Material provided →
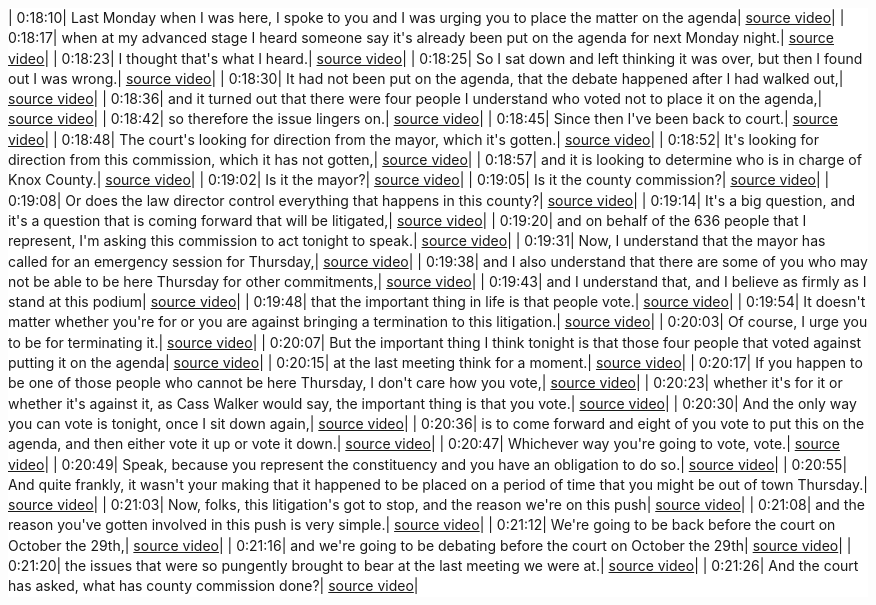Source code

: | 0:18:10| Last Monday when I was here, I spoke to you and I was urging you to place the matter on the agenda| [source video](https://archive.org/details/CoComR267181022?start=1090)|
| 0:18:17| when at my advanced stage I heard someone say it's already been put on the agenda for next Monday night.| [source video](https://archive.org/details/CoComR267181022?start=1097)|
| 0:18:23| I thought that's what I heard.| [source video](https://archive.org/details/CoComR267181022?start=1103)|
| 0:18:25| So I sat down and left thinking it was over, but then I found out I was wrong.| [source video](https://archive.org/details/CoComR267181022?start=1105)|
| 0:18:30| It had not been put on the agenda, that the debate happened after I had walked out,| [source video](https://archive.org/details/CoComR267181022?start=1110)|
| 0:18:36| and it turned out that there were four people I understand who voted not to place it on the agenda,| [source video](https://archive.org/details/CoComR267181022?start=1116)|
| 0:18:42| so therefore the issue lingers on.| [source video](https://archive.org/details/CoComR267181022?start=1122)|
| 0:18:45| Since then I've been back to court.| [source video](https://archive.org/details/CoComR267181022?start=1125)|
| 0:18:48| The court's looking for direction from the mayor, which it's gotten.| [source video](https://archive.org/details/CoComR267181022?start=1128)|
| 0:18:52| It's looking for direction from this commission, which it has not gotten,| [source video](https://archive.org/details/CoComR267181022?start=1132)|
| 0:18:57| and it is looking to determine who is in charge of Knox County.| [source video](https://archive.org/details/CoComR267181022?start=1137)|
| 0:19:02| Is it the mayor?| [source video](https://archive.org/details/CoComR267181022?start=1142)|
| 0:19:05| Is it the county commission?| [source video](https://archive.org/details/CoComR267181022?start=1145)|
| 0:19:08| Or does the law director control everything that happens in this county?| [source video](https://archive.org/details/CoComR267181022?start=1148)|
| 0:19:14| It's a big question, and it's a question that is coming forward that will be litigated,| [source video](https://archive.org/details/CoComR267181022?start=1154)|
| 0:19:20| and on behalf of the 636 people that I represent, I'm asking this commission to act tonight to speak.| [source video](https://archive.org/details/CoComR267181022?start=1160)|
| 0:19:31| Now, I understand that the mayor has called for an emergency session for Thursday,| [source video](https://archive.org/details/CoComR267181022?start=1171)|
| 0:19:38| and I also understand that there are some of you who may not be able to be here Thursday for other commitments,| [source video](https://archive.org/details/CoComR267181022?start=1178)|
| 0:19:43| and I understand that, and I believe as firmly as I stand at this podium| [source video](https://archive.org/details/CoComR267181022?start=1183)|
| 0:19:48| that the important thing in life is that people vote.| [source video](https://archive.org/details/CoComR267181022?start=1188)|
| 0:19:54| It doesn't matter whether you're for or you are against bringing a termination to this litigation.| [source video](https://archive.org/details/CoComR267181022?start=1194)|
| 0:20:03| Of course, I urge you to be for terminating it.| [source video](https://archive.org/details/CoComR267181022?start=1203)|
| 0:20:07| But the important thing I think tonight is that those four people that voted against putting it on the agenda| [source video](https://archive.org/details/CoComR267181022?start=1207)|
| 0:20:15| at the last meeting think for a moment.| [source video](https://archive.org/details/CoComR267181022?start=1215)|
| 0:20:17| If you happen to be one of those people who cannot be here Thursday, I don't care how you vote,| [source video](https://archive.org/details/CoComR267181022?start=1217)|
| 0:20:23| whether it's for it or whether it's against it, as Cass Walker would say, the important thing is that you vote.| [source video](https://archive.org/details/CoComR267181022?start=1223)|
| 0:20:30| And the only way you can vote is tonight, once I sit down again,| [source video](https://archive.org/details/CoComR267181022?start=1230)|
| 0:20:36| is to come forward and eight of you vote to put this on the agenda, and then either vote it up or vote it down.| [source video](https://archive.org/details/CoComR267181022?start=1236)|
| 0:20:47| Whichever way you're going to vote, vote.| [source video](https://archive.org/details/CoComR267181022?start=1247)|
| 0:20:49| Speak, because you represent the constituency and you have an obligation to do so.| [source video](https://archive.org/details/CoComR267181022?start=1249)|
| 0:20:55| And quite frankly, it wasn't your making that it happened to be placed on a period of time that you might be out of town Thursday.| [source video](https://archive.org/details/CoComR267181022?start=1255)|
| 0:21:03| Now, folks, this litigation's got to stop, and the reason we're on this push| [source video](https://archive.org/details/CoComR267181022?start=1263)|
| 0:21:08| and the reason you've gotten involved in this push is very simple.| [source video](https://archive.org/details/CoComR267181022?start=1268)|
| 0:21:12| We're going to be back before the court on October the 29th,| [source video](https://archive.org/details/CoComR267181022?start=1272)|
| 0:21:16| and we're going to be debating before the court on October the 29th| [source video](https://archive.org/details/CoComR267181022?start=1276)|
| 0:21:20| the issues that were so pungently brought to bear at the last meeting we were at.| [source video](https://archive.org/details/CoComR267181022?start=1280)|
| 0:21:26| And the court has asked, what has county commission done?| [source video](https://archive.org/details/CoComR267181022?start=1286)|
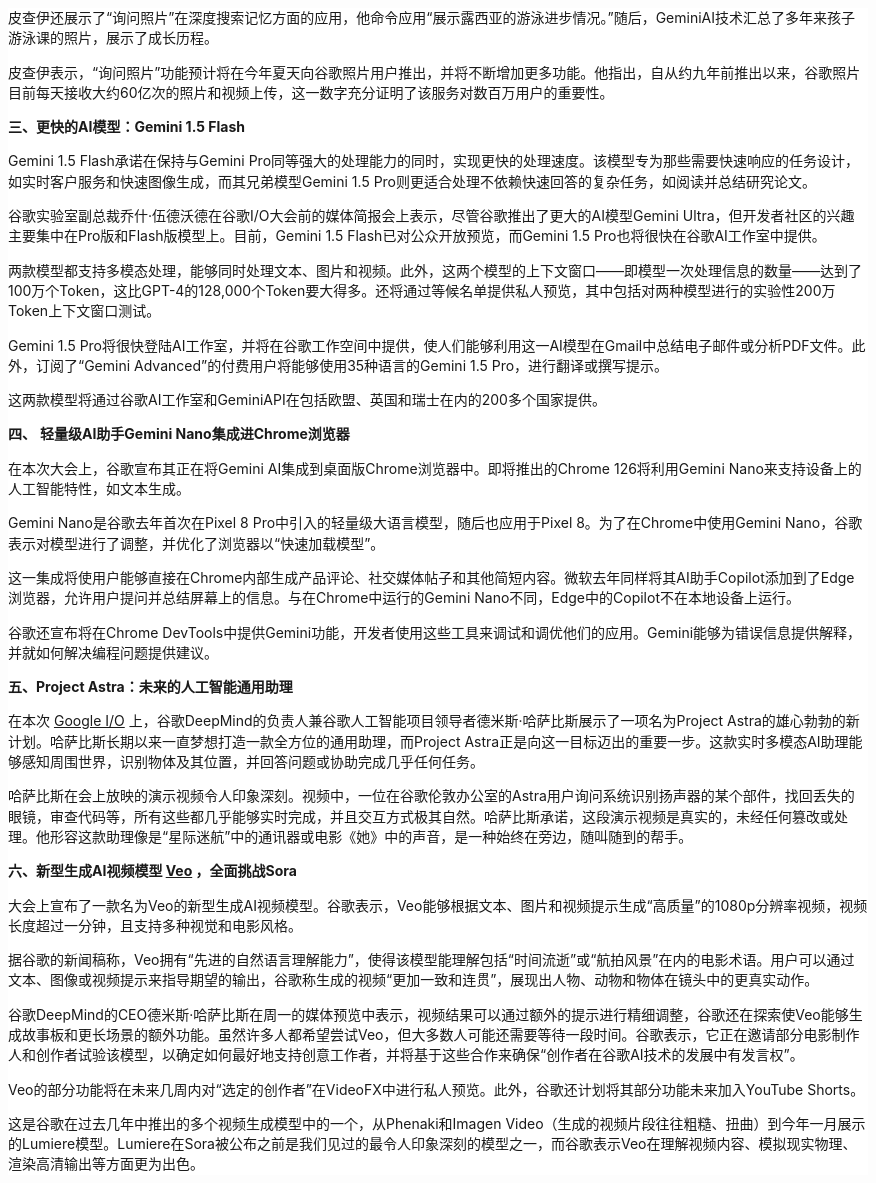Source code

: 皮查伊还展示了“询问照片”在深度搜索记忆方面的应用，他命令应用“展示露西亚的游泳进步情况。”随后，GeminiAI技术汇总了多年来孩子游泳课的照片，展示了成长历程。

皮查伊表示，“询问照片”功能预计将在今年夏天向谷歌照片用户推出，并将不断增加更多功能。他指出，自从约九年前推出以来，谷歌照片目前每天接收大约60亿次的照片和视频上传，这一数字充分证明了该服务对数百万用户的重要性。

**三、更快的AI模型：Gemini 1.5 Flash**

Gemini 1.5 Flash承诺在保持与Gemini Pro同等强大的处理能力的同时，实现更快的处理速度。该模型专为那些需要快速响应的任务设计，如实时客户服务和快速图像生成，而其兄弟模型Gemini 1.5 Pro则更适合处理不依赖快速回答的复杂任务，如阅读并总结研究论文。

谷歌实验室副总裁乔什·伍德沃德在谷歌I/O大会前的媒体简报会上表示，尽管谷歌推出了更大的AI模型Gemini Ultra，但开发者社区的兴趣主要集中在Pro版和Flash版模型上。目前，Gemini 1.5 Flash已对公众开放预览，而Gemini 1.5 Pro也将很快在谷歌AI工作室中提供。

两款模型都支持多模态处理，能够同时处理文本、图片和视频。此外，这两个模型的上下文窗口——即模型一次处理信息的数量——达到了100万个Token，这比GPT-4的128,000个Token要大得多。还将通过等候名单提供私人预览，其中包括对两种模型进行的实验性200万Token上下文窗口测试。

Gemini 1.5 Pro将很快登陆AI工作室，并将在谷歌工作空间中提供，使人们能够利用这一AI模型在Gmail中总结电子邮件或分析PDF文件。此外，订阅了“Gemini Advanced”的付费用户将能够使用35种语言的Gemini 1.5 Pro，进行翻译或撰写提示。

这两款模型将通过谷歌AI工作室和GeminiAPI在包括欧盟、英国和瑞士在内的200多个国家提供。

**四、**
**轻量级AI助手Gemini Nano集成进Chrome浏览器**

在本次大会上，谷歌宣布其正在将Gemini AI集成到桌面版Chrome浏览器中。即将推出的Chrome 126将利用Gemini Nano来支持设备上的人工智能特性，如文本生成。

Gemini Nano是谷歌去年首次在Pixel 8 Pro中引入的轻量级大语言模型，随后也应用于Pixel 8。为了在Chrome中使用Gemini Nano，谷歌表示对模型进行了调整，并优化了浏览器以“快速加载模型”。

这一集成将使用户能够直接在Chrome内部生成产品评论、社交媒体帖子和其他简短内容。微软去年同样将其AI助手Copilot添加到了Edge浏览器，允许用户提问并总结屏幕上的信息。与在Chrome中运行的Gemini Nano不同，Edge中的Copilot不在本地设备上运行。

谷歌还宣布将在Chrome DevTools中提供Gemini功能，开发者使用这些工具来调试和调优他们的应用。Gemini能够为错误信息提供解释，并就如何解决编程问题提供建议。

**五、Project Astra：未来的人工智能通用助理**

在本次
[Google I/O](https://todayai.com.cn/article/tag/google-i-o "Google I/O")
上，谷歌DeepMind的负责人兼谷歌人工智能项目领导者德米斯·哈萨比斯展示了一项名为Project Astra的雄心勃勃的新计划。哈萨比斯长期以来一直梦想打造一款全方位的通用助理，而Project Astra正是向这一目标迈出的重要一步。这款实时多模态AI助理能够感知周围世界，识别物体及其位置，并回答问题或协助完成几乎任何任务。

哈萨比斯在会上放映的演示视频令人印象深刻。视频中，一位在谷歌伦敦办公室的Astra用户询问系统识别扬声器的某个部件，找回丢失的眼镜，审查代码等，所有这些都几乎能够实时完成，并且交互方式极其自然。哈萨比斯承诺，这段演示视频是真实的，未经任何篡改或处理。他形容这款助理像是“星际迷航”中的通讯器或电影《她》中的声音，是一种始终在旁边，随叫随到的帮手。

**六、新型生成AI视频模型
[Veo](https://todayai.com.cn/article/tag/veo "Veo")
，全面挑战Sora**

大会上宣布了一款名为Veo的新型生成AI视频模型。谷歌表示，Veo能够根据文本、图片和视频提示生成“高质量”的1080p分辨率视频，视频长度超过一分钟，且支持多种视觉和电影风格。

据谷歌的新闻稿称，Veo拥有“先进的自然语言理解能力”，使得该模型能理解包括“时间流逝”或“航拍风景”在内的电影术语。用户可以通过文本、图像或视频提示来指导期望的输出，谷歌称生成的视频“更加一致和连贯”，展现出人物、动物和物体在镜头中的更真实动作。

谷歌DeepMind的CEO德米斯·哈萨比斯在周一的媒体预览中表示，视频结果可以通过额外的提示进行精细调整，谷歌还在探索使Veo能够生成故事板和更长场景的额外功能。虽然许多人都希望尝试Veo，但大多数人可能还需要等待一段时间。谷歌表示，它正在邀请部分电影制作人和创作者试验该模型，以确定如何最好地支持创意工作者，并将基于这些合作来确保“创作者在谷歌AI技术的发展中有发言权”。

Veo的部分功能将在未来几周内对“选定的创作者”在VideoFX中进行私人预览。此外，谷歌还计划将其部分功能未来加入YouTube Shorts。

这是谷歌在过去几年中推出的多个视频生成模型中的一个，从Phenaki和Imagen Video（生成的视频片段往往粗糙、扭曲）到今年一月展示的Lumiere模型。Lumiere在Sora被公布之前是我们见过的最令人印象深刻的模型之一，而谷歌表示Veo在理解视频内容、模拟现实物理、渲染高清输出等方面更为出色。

Exercise → Could you rewrite the part that opens with the line containing "据谷歌的新闻稿称，Veo拥有" and closes at the end of the data, swapping every "谷歌" for "Google" and leaving everything else unchanged?

Answer to the problem →
据Google的新闻稿称，Veo拥有“先进的自然语言理解能力”，使得该模型能理解包括“时间流逝”或“航拍风景”在内的电影术语。用户可以通过文本、图像或视频提示来指导期望的输出，Google称生成的视频“更加一致和连贯”，展现出人物、动物和物体在镜头中的更真实动作。

GoogleDeepMind的CEO德米斯·哈萨比斯在周一的媒体预览中表示，视频结果可以通过额外的提示进行精细调整，Google还在探索使Veo能够生成故事板和更长场景的额外功能。虽然许多人都希望尝试Veo，但大多数人可能还需要等待一段时间。Google表示，它正在邀请部分电影制作人和创作者试验该模型，以确定如何最好地支持创意工作者，并将基于这些合作来确保“创作者在GoogleAI技术的发展中有发言权”。

Veo的部分功能将在未来几周内对“选定的创作者”在VideoFX中进行私人预览。此外，Google还计划将其部分功能未来加入YouTube Shorts。

这是Google在过去几年中推出的多个视频生成模型中的一个，从Phenaki和Imagen Video（生成的视频片段往往粗糙、扭曲）到今年一月展示的Lumiere模型。Lumiere在Sora被公布之前是我们见过的最令人印象深刻的模型之一，而Google表示Veo在理解视频内容、模拟现实物理、渲染高清输出等方面更为出色。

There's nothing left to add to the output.